§ **PROBLEM REQUIREMENTS**: Turn the lines of the data below into a numbered list, skipping blank lines and leaving the pictures out.

===== ENTRIES PROVIDED

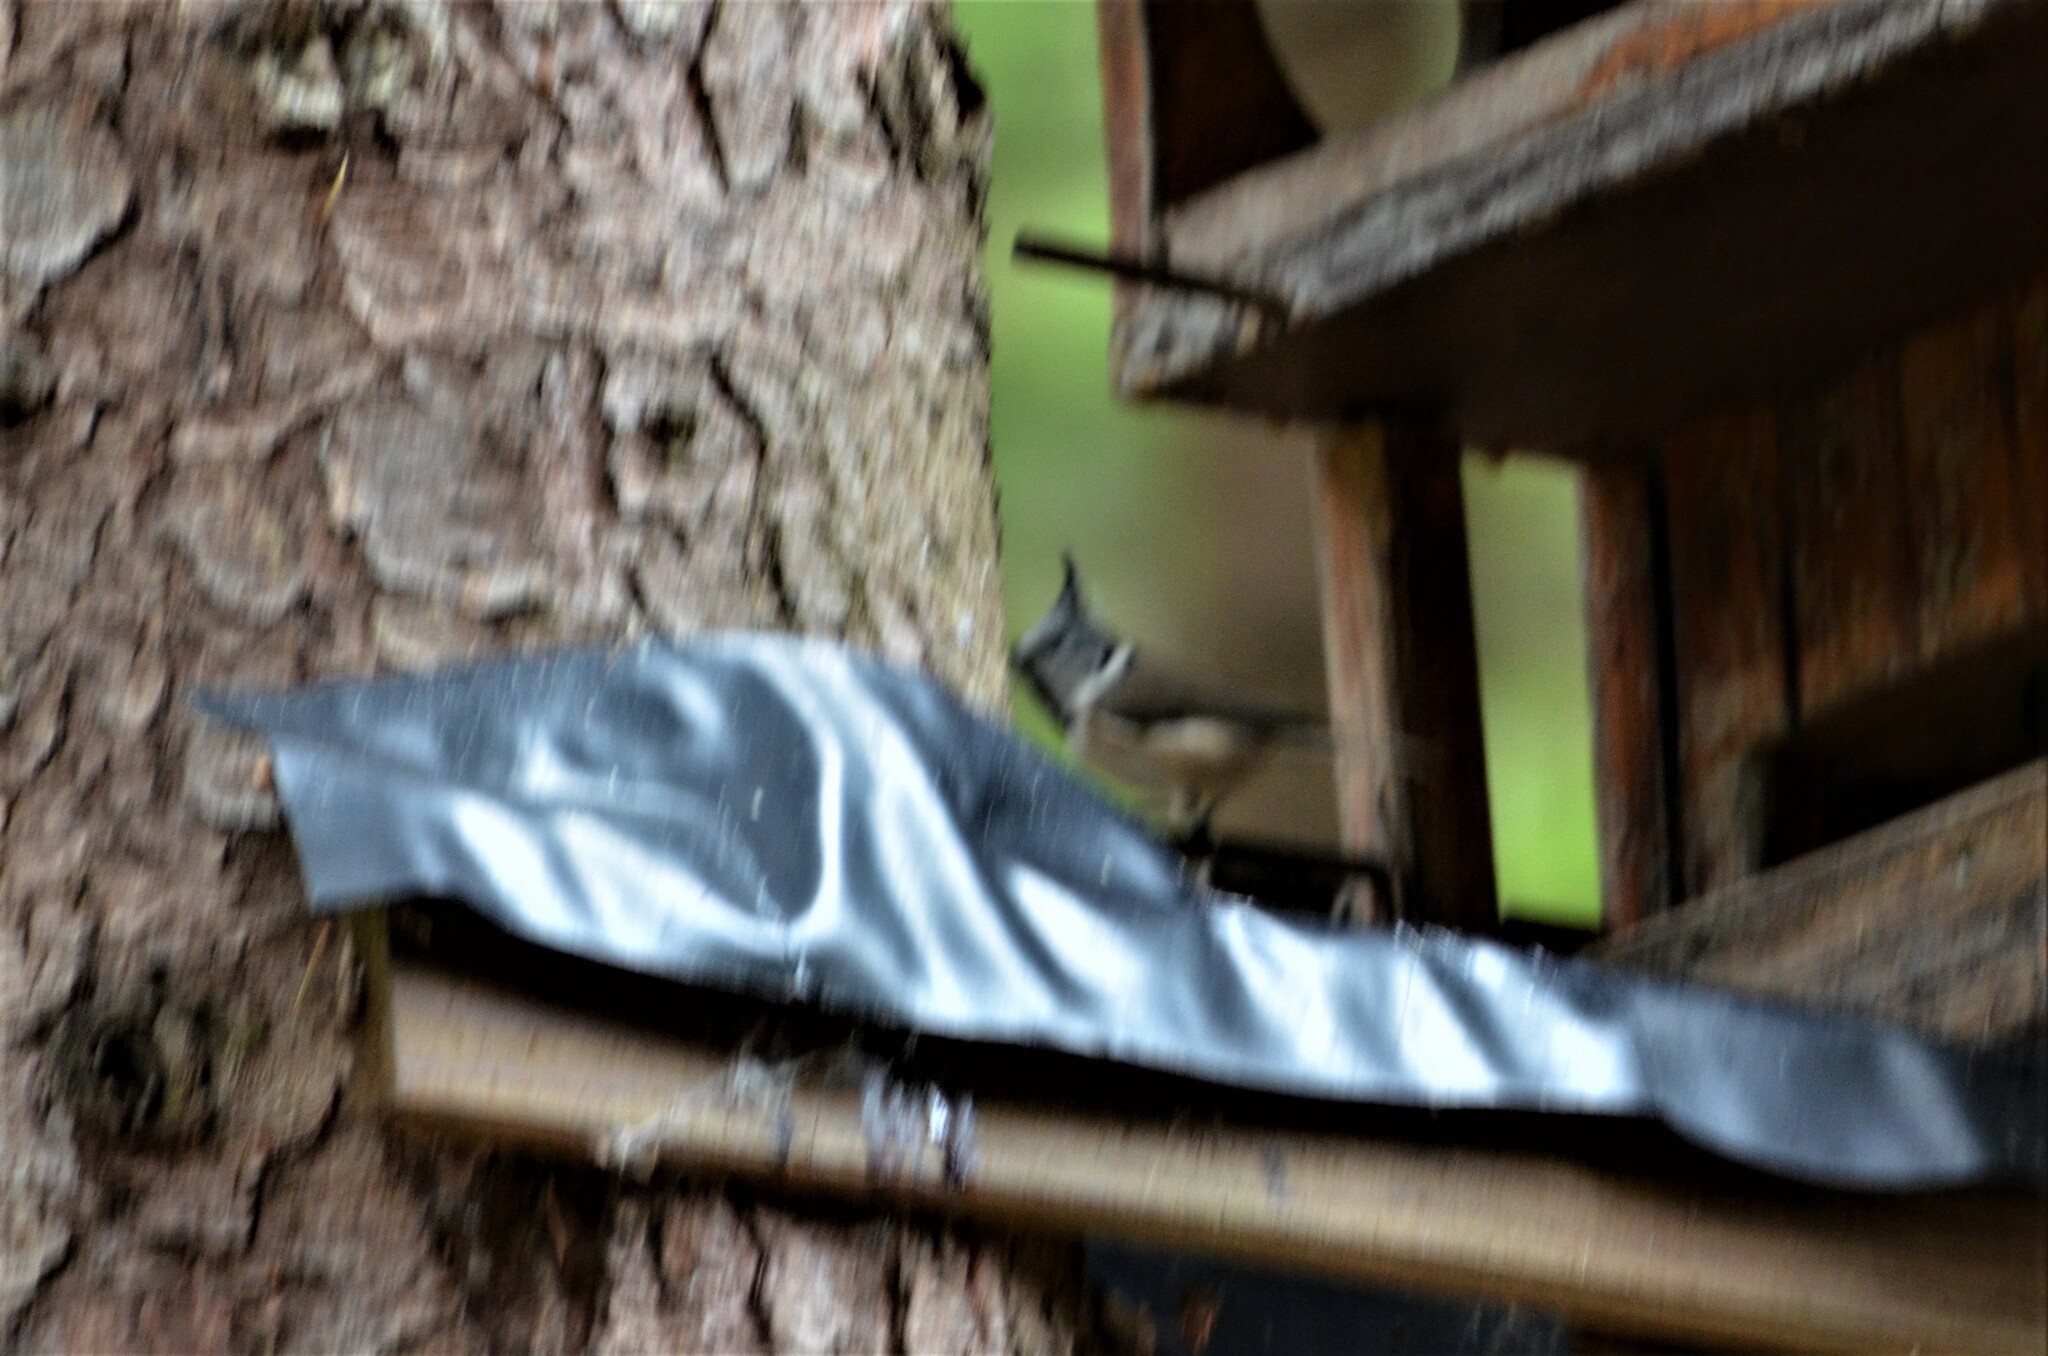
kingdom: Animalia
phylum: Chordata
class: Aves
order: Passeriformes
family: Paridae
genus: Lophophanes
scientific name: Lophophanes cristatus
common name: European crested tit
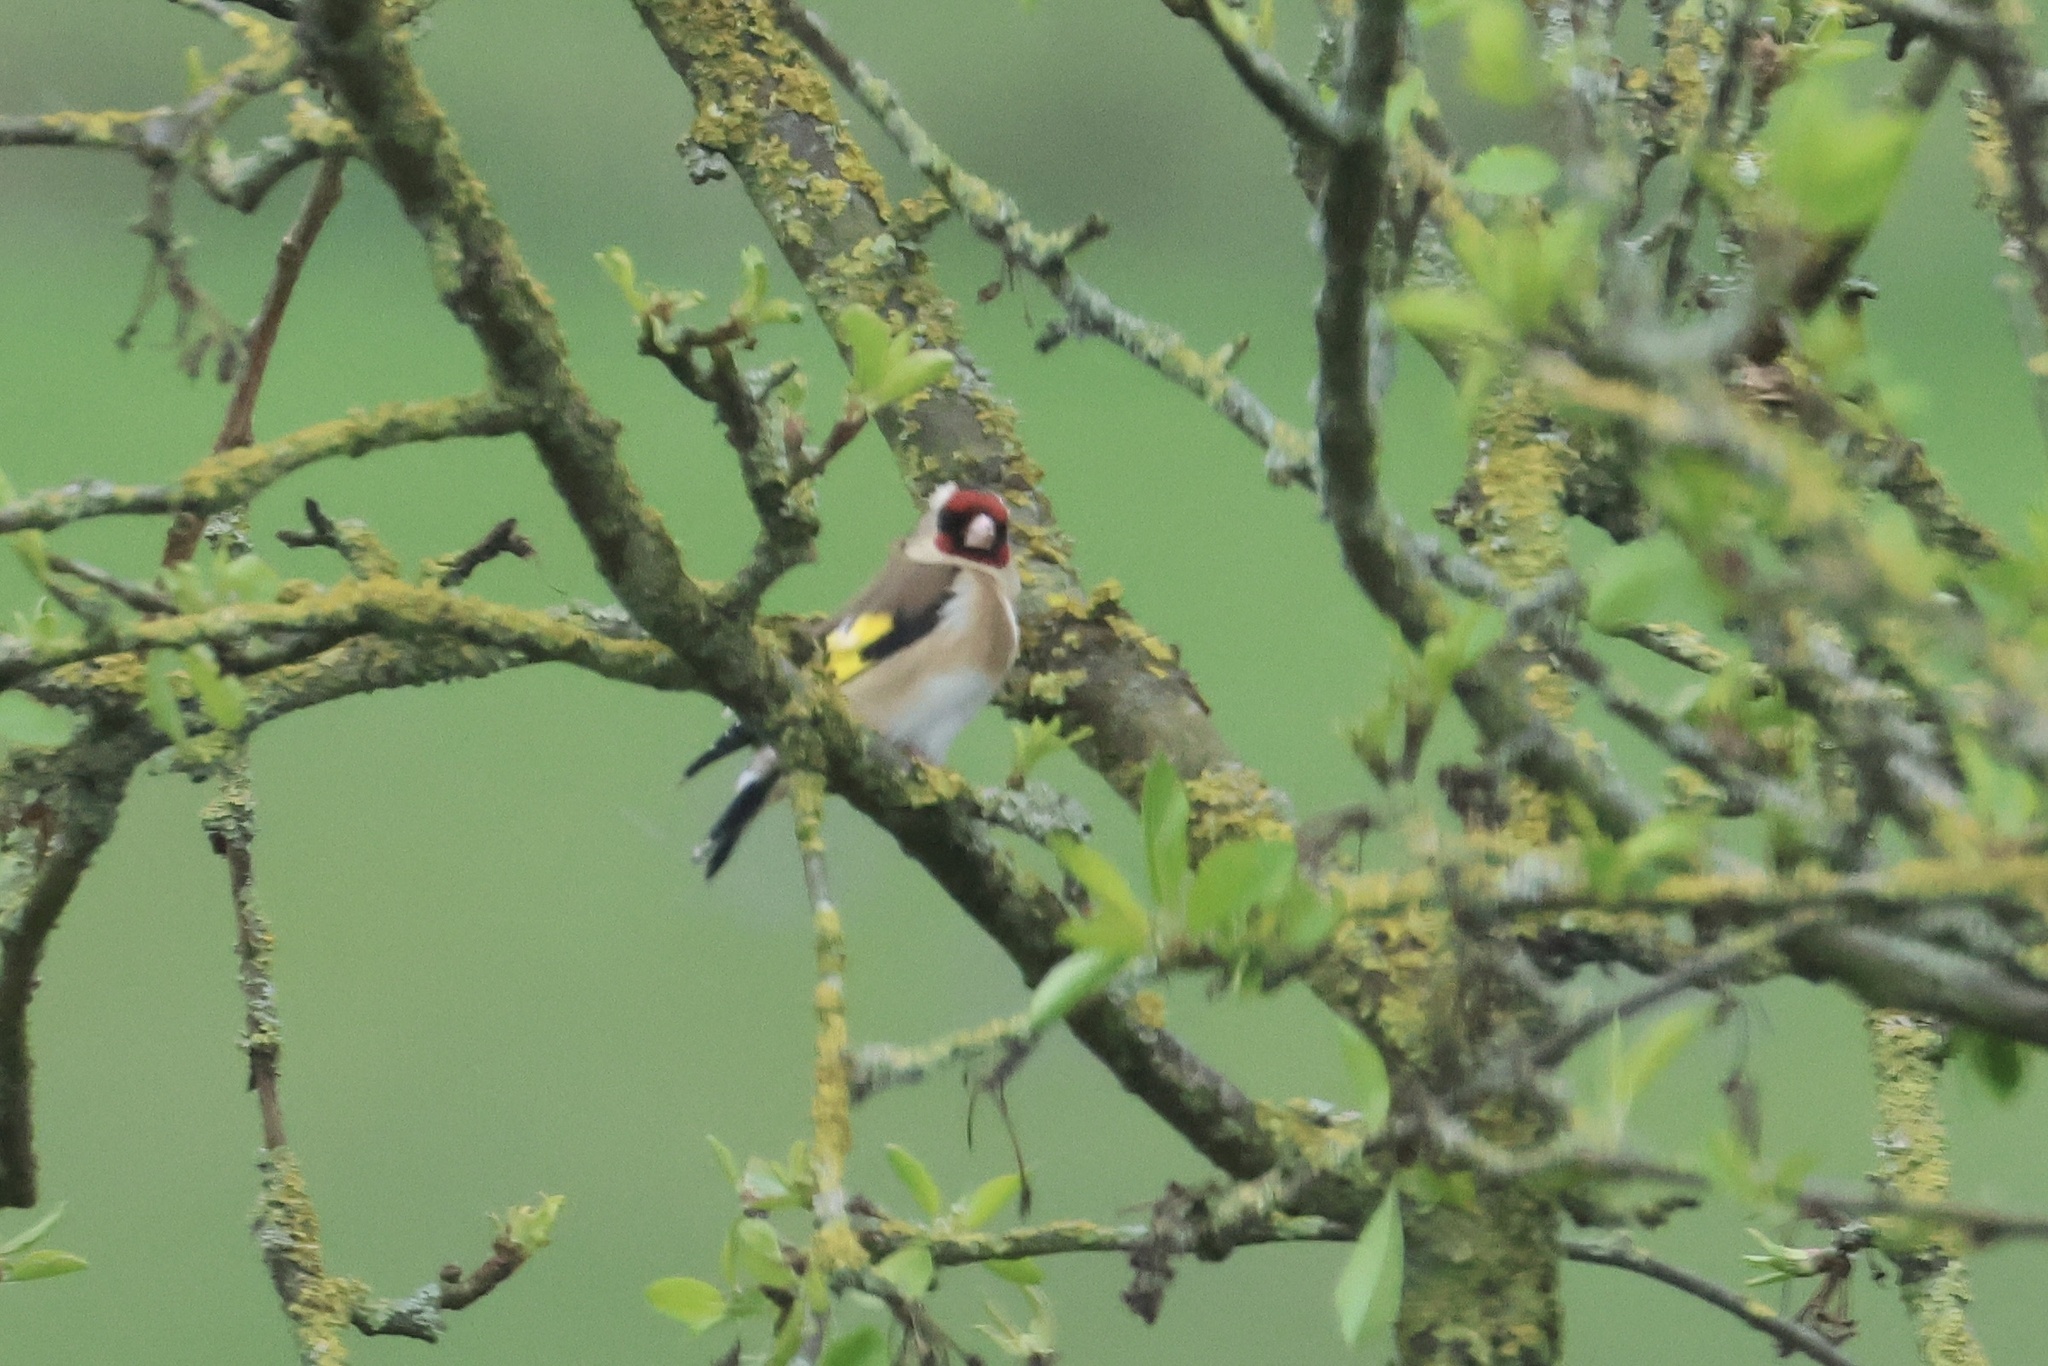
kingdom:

==========

§ **SOLUTION TO THIS EXERCISE**:
1. kingdom: Animalia
2. phylum: Chordata
3. class: Aves
4. order: Passeriformes
5. family: Paridae
6. genus: Lophophanes
7. scientific name: Lophophanes cristatus
8. common name: European crested tit
9. kingdom:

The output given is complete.